A House of My Own is a collection of more than forty essays, speeches, book introductions written for other writers, and letters written over the course of her career from 1984-2014. Each selection is introduced with a short header explaining the original provenance of the piece. One of the impetuses for publishing this book is to put some records straight: “The memories I present here are a way of claiming my real life and differentiating it from my fiction, since there seems to be so much out there assumed or invented about me.” In the introduction, she writes that many of the selections have been revised since their original delivery or publication in order to improve them. In some of the selections, asterisks in the original text offer insight into the ways Cisneros’ ideas and thoughts have changed in the years since.

For Cisneros, a dual citizen of Mexico and the United States, home is a house, a writing machine, and the company of her animals. In short, home is writing. This idea is emphasized in “No Place Like Home” when she writes about books being a kind of home, and the way she took “shelter” in a book she started writing in her MFA program. The book was not part of her thesis, but it provided her respite all the same. In “A Borrowed House,” she writes about her favorite childhood book The Little House, and the way the book had a grounding influence on her. In a way, the book becomes a life raft and a friend to Cisneros.
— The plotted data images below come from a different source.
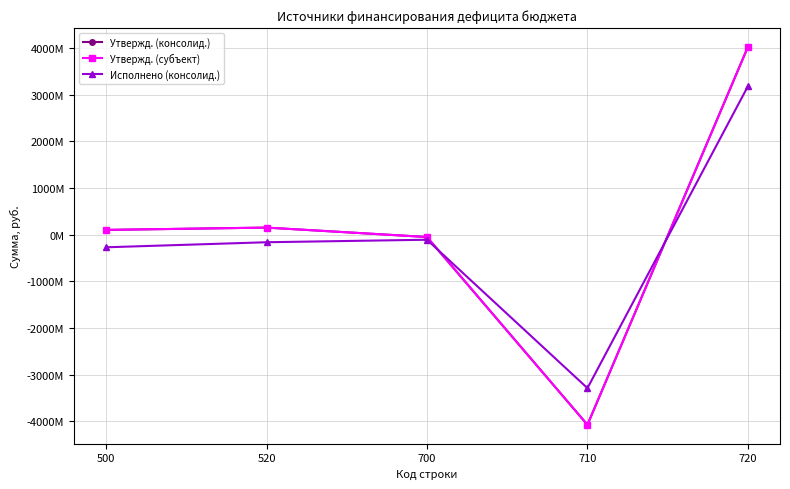

At which label does Утвержд. (консолид.) first exceed 102297556?

500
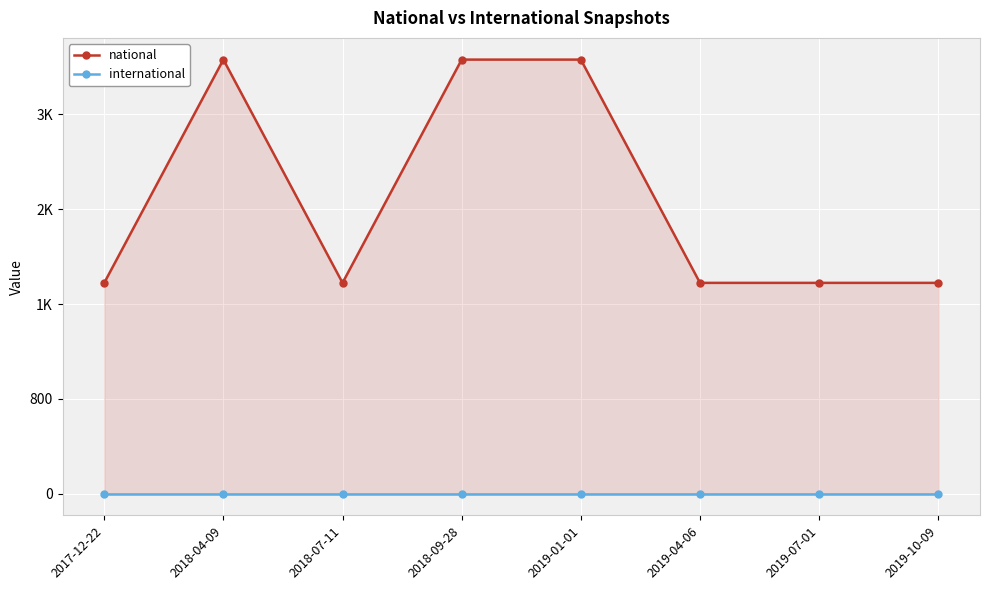

Which series has the largest total across all categories?

national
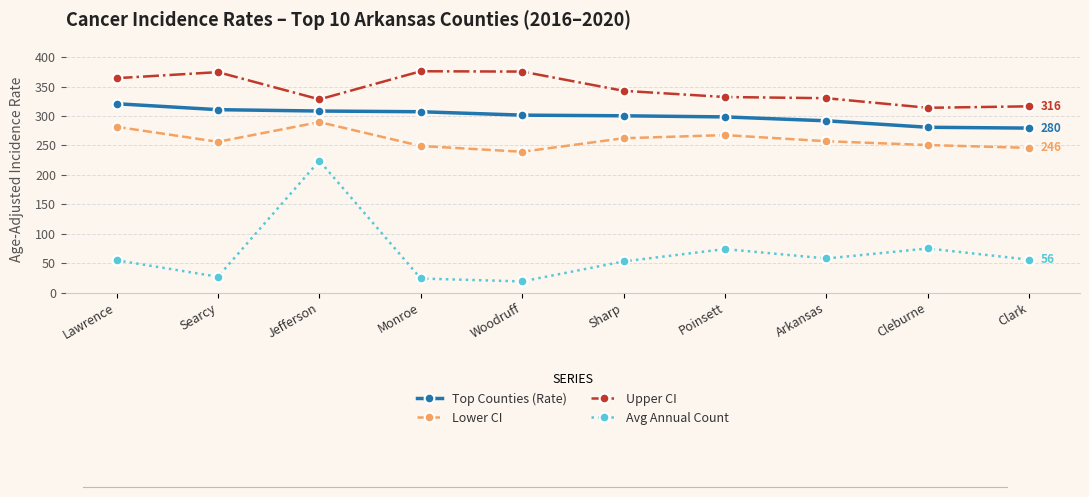

Is this an area chart (filled region under the line)?

No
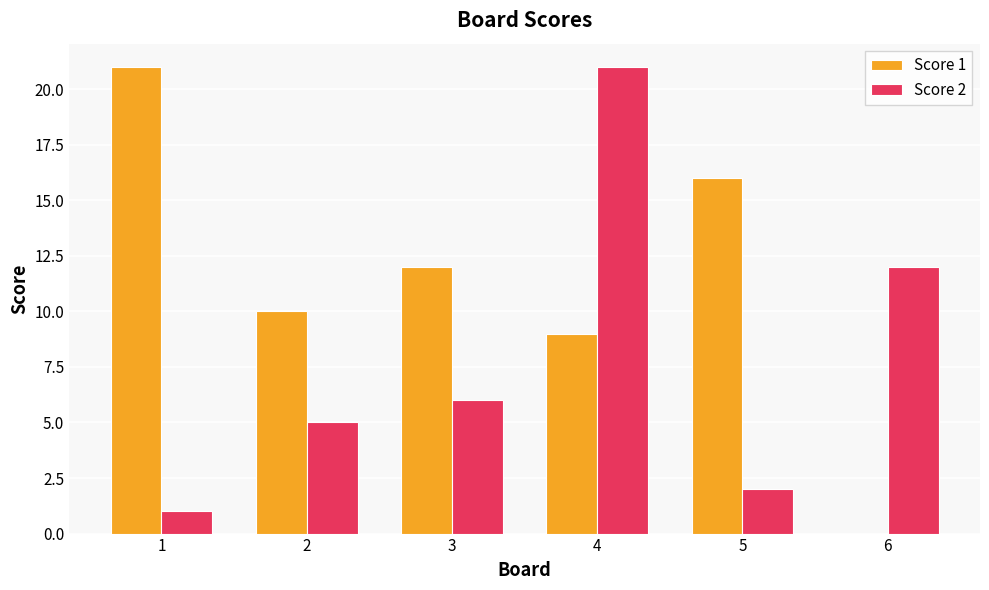

Reading left to right, extract all data points from this chart.

Score 1: 21	10	12	9	16	0
Score 2: 1	5	6	21	2	12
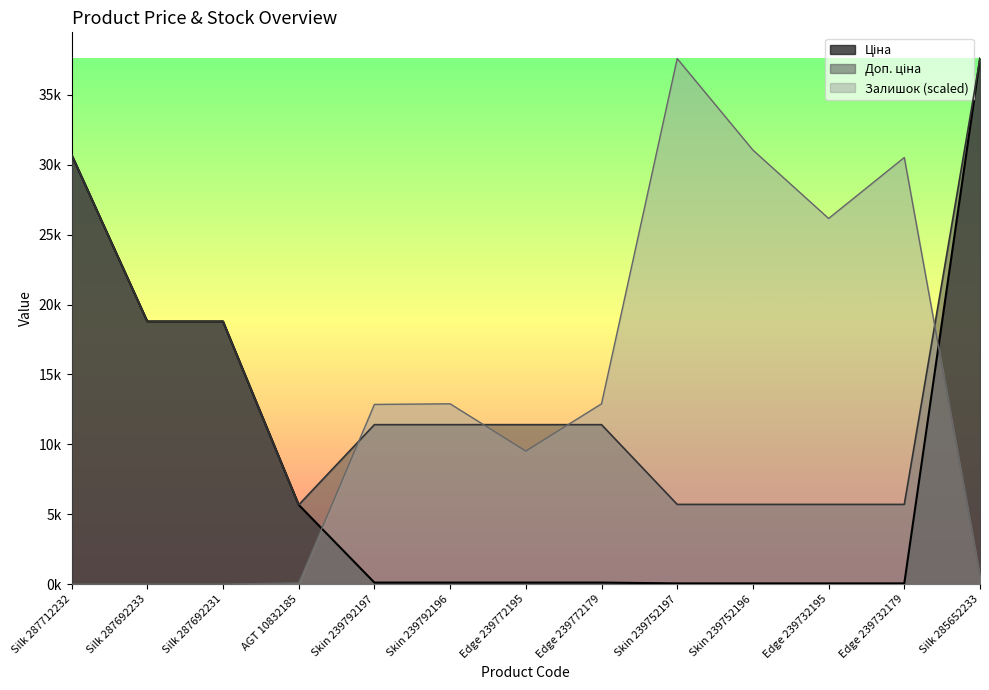

The Залишок series shows 37593.6 at Skin 239752197. True or false?

True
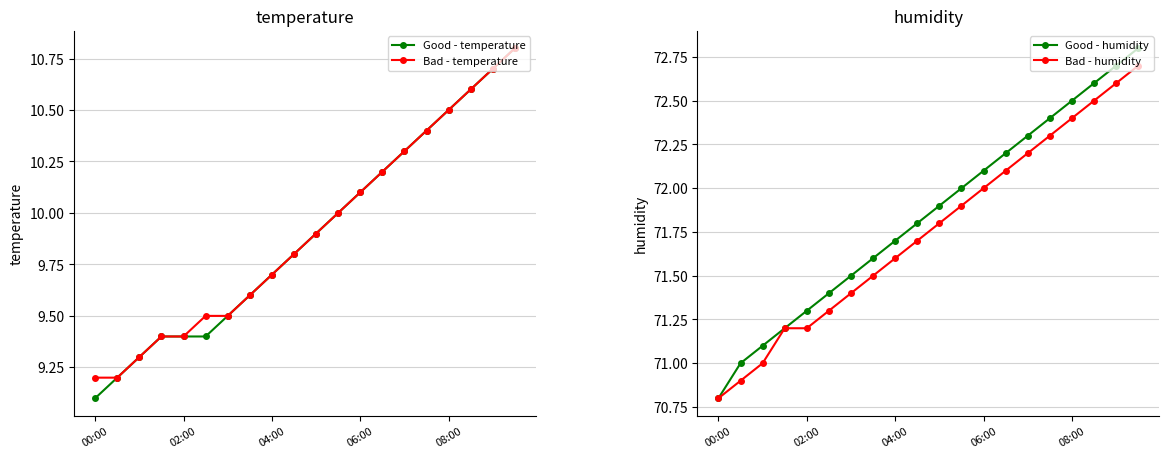

Between 11 and 12, which series saw the biggest shift?

Good - temperature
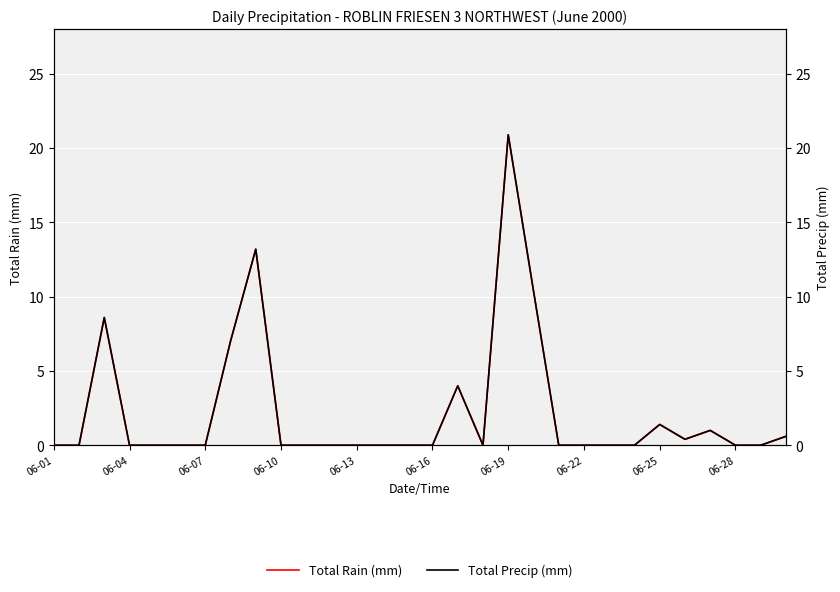

How many lines are shown in the chart?

2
She also writes about her travels, undertaken because she felt provincial and wanted to impress her “Chicago nemesis, a man [she] considered sophisticated.” In “Hydra House,” she remembers her time in the Greek islands, where she finished The House on Mango Street. She and her friend rent rooms on Hydra and live the dream: scribbling in journals, collecting the local eccentrics, and enraging her publisher who was still waiting on the novel’s manuscript she had yet to deliver. She misses her planned meeting with her nemesis, causing him to rage, but she says, “I’d chosen my writing over a man. It wouldn’t be the last time.” She borrows a typewriter and finishes the book in only a few months.

Cisneros covers a broad range of subjects. She writes about the difficulty of being a single, independent woman raised in a culture that values marriage and motherhood in “I Can Live Sola and I Love to Work.” She also writes about her parents in the essay “Tapicero’s Daughter” where she discusses her father’s work as an upholsterer and her mother’s love of collecting things. Both are eulogized in ofrendas. In “An Ofrenda for my Mother,” Cisneros credits her mother for forming the independent, searching woman that she is: “I became a writer thanks to a mother who was unhappy being a mother. She was a prisoner-of-war mother, banging on the bars of her cell all her life. Unhappy women do this. She searched for escape routes from her prison and found them in museums, public concerts, and the public library.” Her mother dreamed of being an artist, and had the talent, but was never able to see that dream through—it is not much of a leap to see a young Cisneros taking heed of her mother’s unhappiness and going out of her way to avoid the things that made her unhappy (marriage and children). The ofrenda also offers insight into Cisneros’s fierce determination to pursue her art at any cost.

She also makes space to celebrate art and work other than her own. She writes about meeting Luis Omar Salinas, a poet who was shy in person and then came alive when he performed. In “Falling in Love with Enamoramiento,” she writes about her admiration of sculptor José Luis Rivera-Barrera. She visited his work at the San Antonio Museum of Art and fell in love with several pieces she could not afford, including Enamoramiento, a sculpture of two lovers meeting in a kiss. Other artists who grace the pages of the book are Marguerite Duras, Gwendolyn Brooks, Eduardo Galeano, Chavela Vargas, Mercé Rodoreda, and Astor Piazzolla. They are novelists, activists, poets, and musicians, all of whom influence Cisneros.



Ultimately, A House of My Own is about identity, becoming, ideas of place and home. It won the PEN Center USA Literary Award for Creative Nonfiction in 2016. In addition to the revised essays, speeches, and letters, she also includes full-color photographs in many of the selections.